Als anspruchsvoll und abwechslungsreich beschrieben die angehenden Gesundheits- und Krankenpfleger/-innen ihre Aufgabe, die Station P 48 am Krankenhaus Dresden-Friedrichstadt für fünf Tage zu führen. In dieser Zeit galt es die gesamten Stationsabläufe abzustimmen, pflegerische Tätigkeiten zu koordinieren, sich im Team zu organisieren und immer ein offenes Ohr für die Patienten zu haben. Nach anfänglich kleinen Unsicherheiten ging alles schon fast routiniert von der Hand. Im Hintergrund standen jederzeit das Stammpersonal der Station, zwei Mentoren und zwei Praxisanleiterinnen sowie die verantwortliche Lehrerin der Medizinischen Berufsfachschule für Fragen bereit. „Es war eine Herausforderung, die sich gut anfühlte und eine gute Vorbereitung auf das praktische Examen und den echten Klinikalltag“, meinten Carolin Rosenkranz und Christian Schütze, Schüler des 3. Ausbildungsjahres, am Ende der Woche einstimmig. Ebenso fassten die Patienten von Anfang an Vertrauen. Sie schätzten an den Schülern vor allem die freundlichen Gespräche und fühlten sich von den angehenden Fachkräften gut umsorgt.

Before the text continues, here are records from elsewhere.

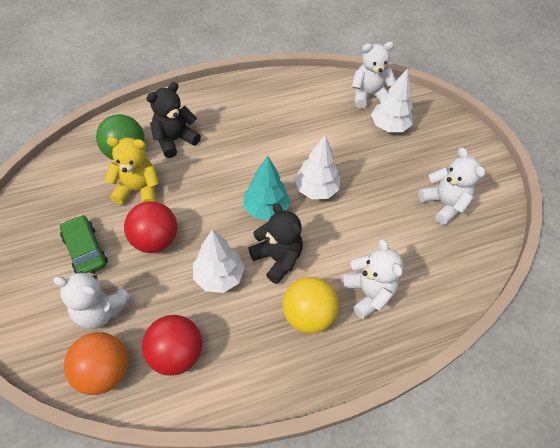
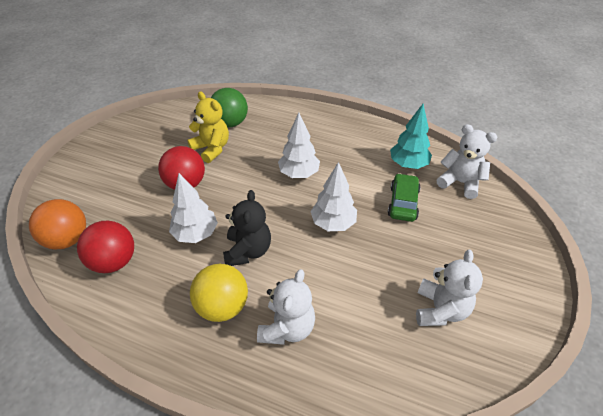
camera: 45 degrees right, 10 degrees down
(85, 250) = (142, 164): green car -> green car (403, 203)
(100, 310) = (108, 203): white teddy bear -> none
(175, 140) = (269, 132): black teddy bear -> none
(266, 209) = (279, 212): turquoise tree -> turquoise tree (408, 164)
(389, 126) = (454, 216): white tree -> white tree (299, 174)

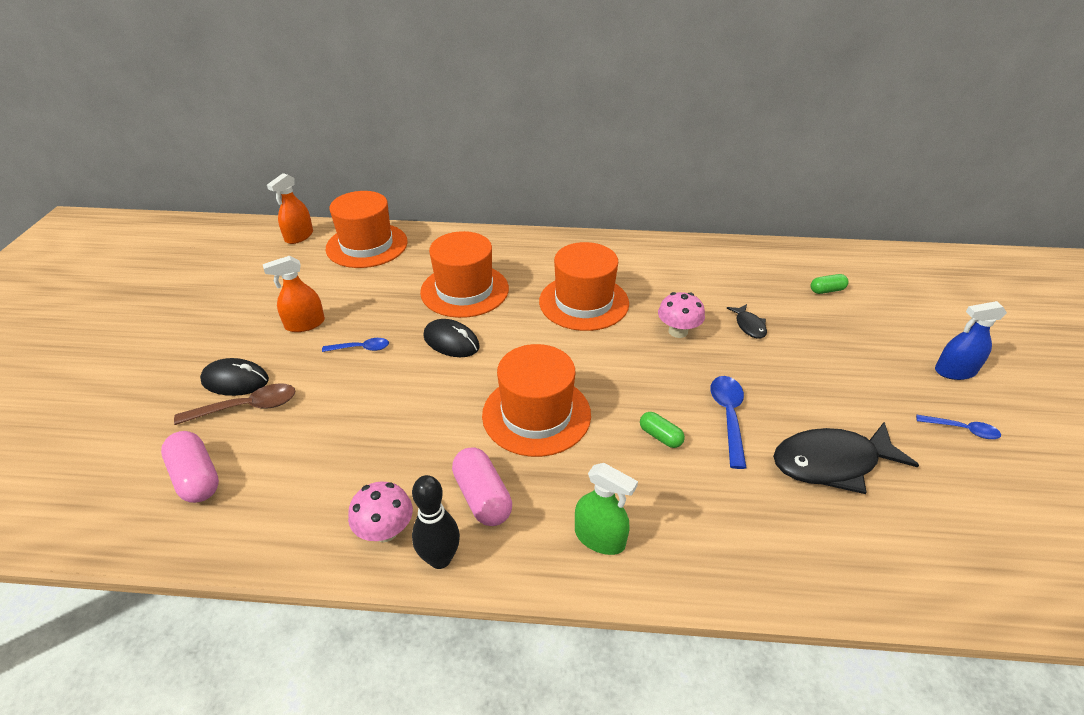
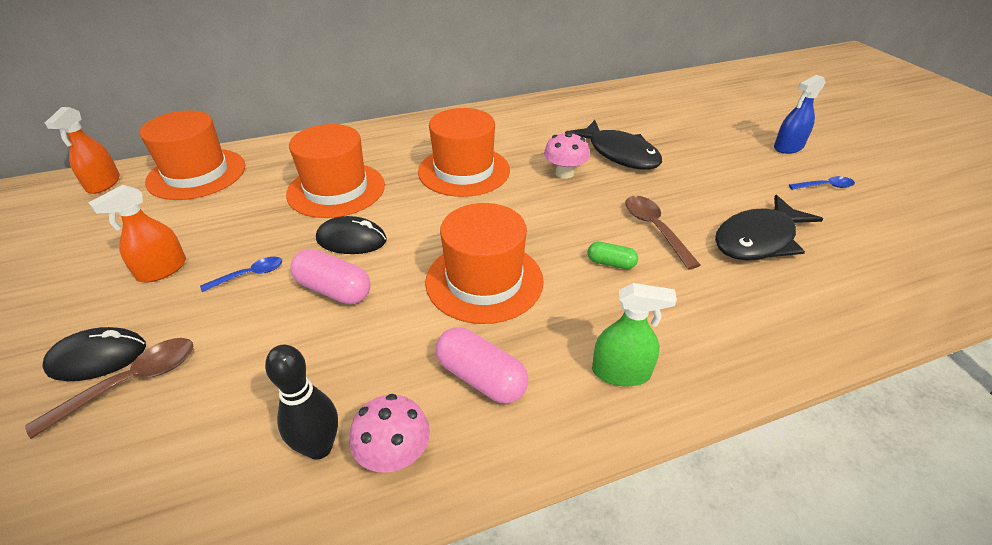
camera: 25 degrees left, 0 degrees up
(196, 477) = (99, 492): pink capsule -> pink capsule (334, 290)
(440, 559) = (476, 459): black bowling pin -> black bowling pin (319, 447)
(728, 416) = (654, 229): blue spoon -> brown spoon
(749, 326) = (619, 154): black fish -> black fish, size x2.08
(826, 290) = (658, 113): green capsule -> none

Ziel des Projektes war es den Schülern und Schülerinnen einen realistischen und konkreten Eindruck zu vermitteln, wie umfangreich und verantwortungsvoll ihr gewählter Beruf ist. Damit wurde die Selbstständigkeit der angehenden Gesundheits- und Krankenpfleger/-innen mit Blick auf ihr zukünftiges Arbeitsfeld gefördert.